Examination Phase Advice during examination Again experiences much improved and feedback has been broadly positive: • Greater appreciation of the Planning Act examination process (although could be improved at case officer level?) • Very much improved communications (during examinations and during hearings) (with developers and with other stat bods) • Willingness to work together to resolve issues or be clear on disagreements • Willingness to share written representations as early as poss. • Resourcing and access to technical expertise (for example in considering clarification information etc) and attendance at meetings, discussions etc generally good • Involvement of principal advisers alongside case officers • Pragmatic approach to dealing with more minor issues, mitigation etc • Helpful advice in directing further consideration of outstanding issues

Examination Phase • Advice during examination – room for improvement? • Consistency of advice (and changing faces) sometimes a problem during examination – case officers and/or technical experts • Bottlenecks can still occur on resourcing – esp. technical experts • Late changes during examination in light of new information or change of strategic position (moving goalposts?) • Lack of certainty in advice – preference to present ‘options’ to the ExA, lack of clear thresholds etc – not helpful in the decision making process (too precautionary)? – need to recognise the weight placed on NE advice by ExA (and SoS) • Care is required in drafting written responses – awareness of influence on ExA and interpretation of advice – seek to close down rather than open up! • ‘Precedent paranoia’? Fear of changing positions in light of previous case advice?

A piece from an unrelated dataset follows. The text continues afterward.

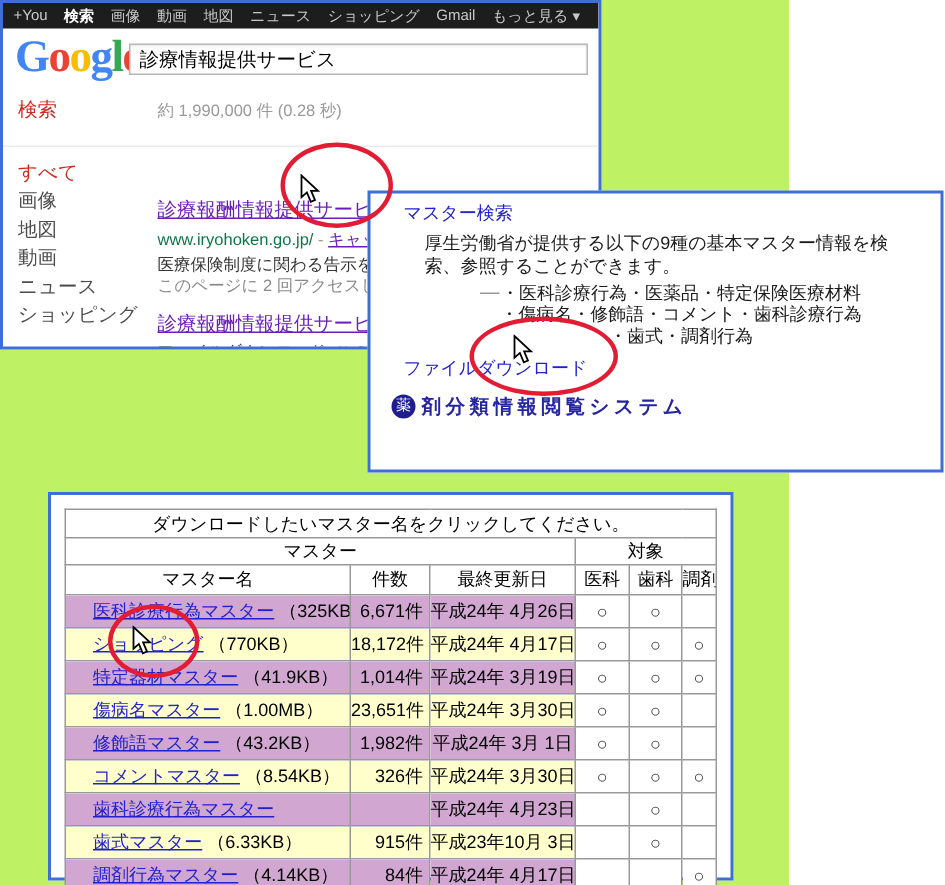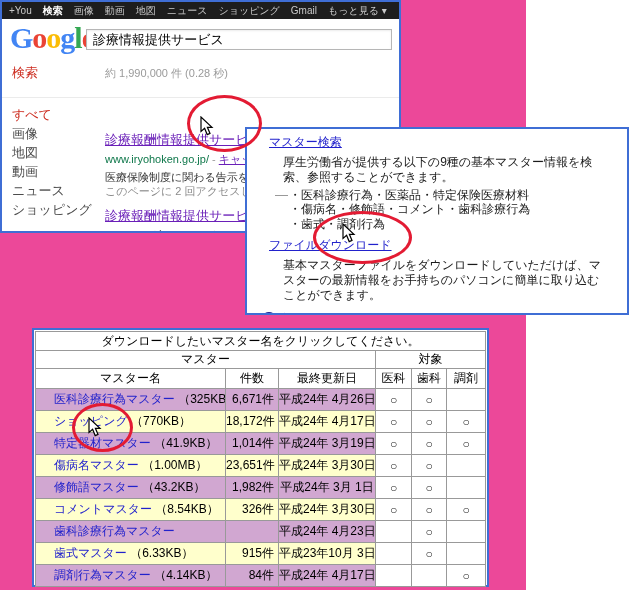"+You" #stage { background: #ec4899 -> #bef264 }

Examination Phase • Solutions? • Adopt clear unambiguous (proportionately precautionary) advice for the ExA • Set a clear ‘target’ – and let developers solve issues • Ensure all written responses are checked (or indeed drafted) at principal adviser level to ensure the ‘right’ message is being sent in the context of the examination process and the ‘bigger picture’ • Accept that there is a ‘shut off’ point regardless of new information/strategic positions? • Better management of precedent issues – caveating of advice? Recognition of differences in cases?

Overarching issues • Urgent need to address some key issues in face of impending R3 applications: • CRM – Band models, avoidance rates • Displacement – mortality assumptions etc • Thresholds – PBR, PVA etc • In-combination – past & future projects • Need for a clear and agreed ‘coping strategy’ on these areas that allow management of risk and consistent decision making • Article 6(4) – urgent need to address IROPI/alternatives/compensation for OWF NSIPs and deal with the big questions for key species - are any of us ready!?

Post-consent – its only just begun! • Is there a recognition and understanding of the level of work required? • Monitoring requirements (strategic options?) • Pre-approvals • Design details • Mitigation plans and other documents etc • Is there a recognition of the timescales/compliance issues? • Is the resourcing in place to facilitate development programs?

NE Charging • The costs of project development are increasing under the new process • Costs are becoming an increasing issue for all projects even at planning stage But: • If charges are levied by statutory bodies then: • Charges should be reasonable • Should be reflected in a level of service: • Resourcing • Technical expertise • Consistency of advice • Responsiveness • This being the case, developers are generally positive that charging will help the PINS process

Final thoughts • Already the industry has recognised great improvements in NE resourcing and understanding of the process • Engagement and willingness to resolve issues is generally good • Consistency of personnel and advice remains a concern for some projects • Need to recognise the weight given to NE advice in the process and need to provide advice accordingly • More and earlier principal adviser engagement is beneficial for these major NSIP projects • Progress is needed on the ‘big issues’ (and probably IROPI) • Don’t forget the post-consent phase!